3. first order seed liquid culture medium: peptone 1.0%, glucose 2.0%, yeast extract 0.2%, KH2PO40.1%, MgSO4.7H2O0.1%, pH nature, 0.1MPa, 121 DEG C of sterilizing 20min.
3. yellow agaric Liquid Culture basal medium: with primary seed solution nutrient culture media.
3. cultural method
250mL shaking flask liquid amount 100mL basal medium, the primary seed solution of access 10%, on rotary shaker, rotating speed is 200r/min, cultivates 5-6d under 28 DEG C of conditions, is yellow agaric Liquid Culture fermentation liquor.
3. the mensuration of mycelia yield
By the filter paper suction filtration that fermentation liquor is dried, mycelium is together put into 60 DEG C of baking ovens with filter paper and dries to constant weight, weigh mycelium dry weight with electronic analytical balance, calculate mycelia yield.
3. mycelium polysaccharides extracting
Get dry mycelium to grind, precision takes 0.1g, adds 50 times of volume distilled water, at 85 DEG C of water bath with thermostatic control heating 2h, filters.Filter residue heats 2h as stated above again, merging filtrate, adds 3 times of volume 95% ethanol, and low temperature (4 DEG C) precipitates, and spends the night.Under 4000r/min, centrifugal 20min, abandons supernatant, and precipitation absolute ethanol washing 2 times, often wash once all by centrifugal segregation organic solvent, and precipitation is polysaccharide material, constant volume.
3. mycelium polysaccharides assay
Carry out according to list of references of the present invention [13].
(2), fermentation medium optimization
3. carbon source impact that yellow umbrella is fermented: use corn flour (to boil 20min in advance respectively, four layers of filtered through gauze, discard filter residue), sucrose, maltose, soluble starch be the glucose that carbon source replaces in basal medium, other components unchanged, carry out yellow agaric cultivation and determination of polysaccharide as stated above.
3. nitrogenous source impact that yellow umbrella is fermented: use beancake powder (to boil 20min in advance respectively, four layers of filtered through gauze, discard filter residue), sodium nitrate, ammonium nitrate, ammonium sulfate is the peptone that nitrogenous source replaces in basal medium, other components unchanged, carry out yellow agaric cultivation and determination of polysaccharide as stated above.
3. with the Carbon and nitrogen sources that experiment of single factor has been optimized, add that conventional potassium dihydrogen phosphate and magnesium sulfate are inorganic salts, carry out the orthogonal experiment of four factor three levels, determine the proportioning combination of best carbon and nitrogen sources.
(3) result, with experiment of single factor and orthogonal experiment obtained, for sample, is used genetic algorithm to carry out model optimizing, is optimized fermentation medium.
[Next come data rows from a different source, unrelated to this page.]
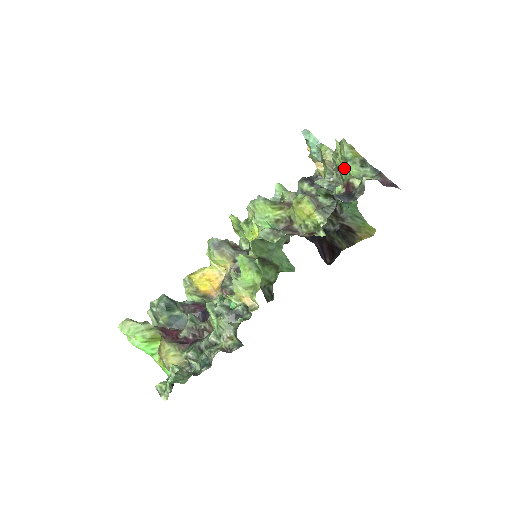
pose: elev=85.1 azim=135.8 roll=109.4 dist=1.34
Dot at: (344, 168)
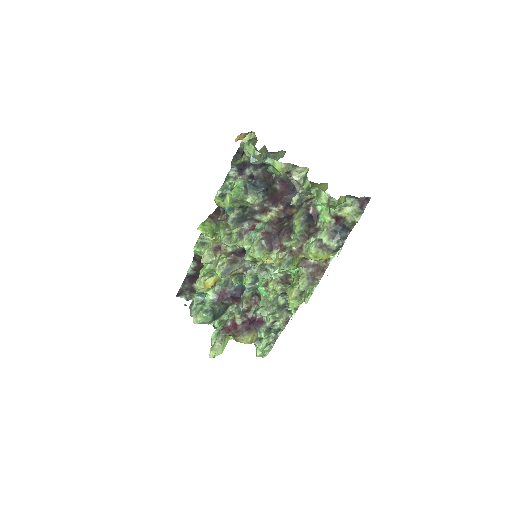
Dot at: occluded
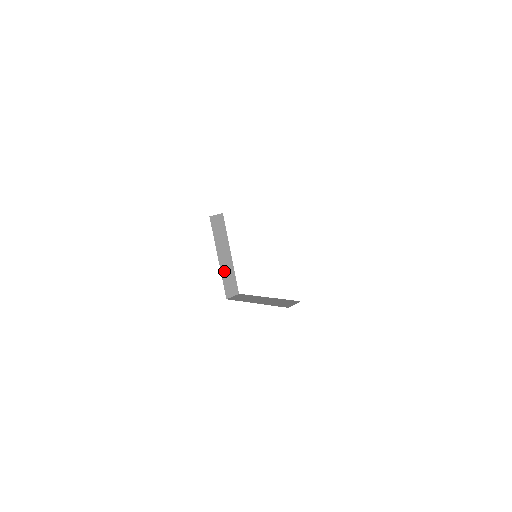
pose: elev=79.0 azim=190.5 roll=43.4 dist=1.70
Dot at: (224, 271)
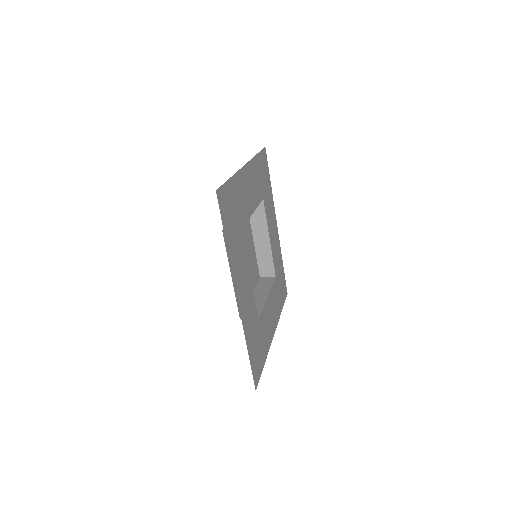
Dot at: (260, 253)
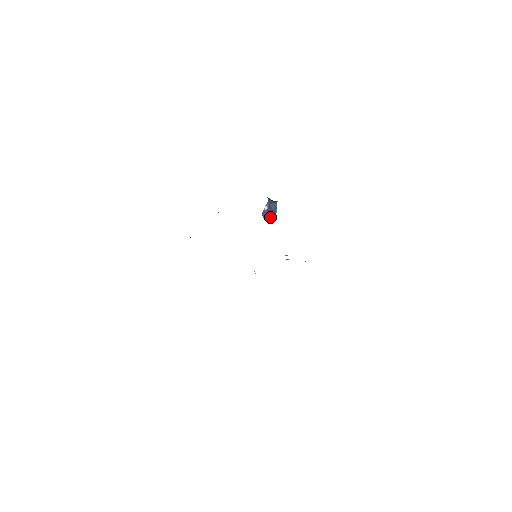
3. BP neural net model establishing: using the orthogonal experiment data result of fermentation medium as the learning sample of BP neural network.Design the structure of neural network according to the number of medium component and the number of optimizing index, then by experimental data, neural network is trained.This research carries out fermenting experiment with carbon source, nitrogenous source, potassium dihydrogen phosphate, magnesium sulfate for orthogonal test factor, gets some groups of experimental datas as training sample.
3. on the basis of neural network model, genetic algorithm is utilized to carry out optimizing to fermentation condition, under Matlab platform, be that index is written as M file as fitness function with polysaccharide yield, through the genetic optimization process in too much generation, fitness tends towards stability, and draws yellow agaric fermentation optimal medium condition.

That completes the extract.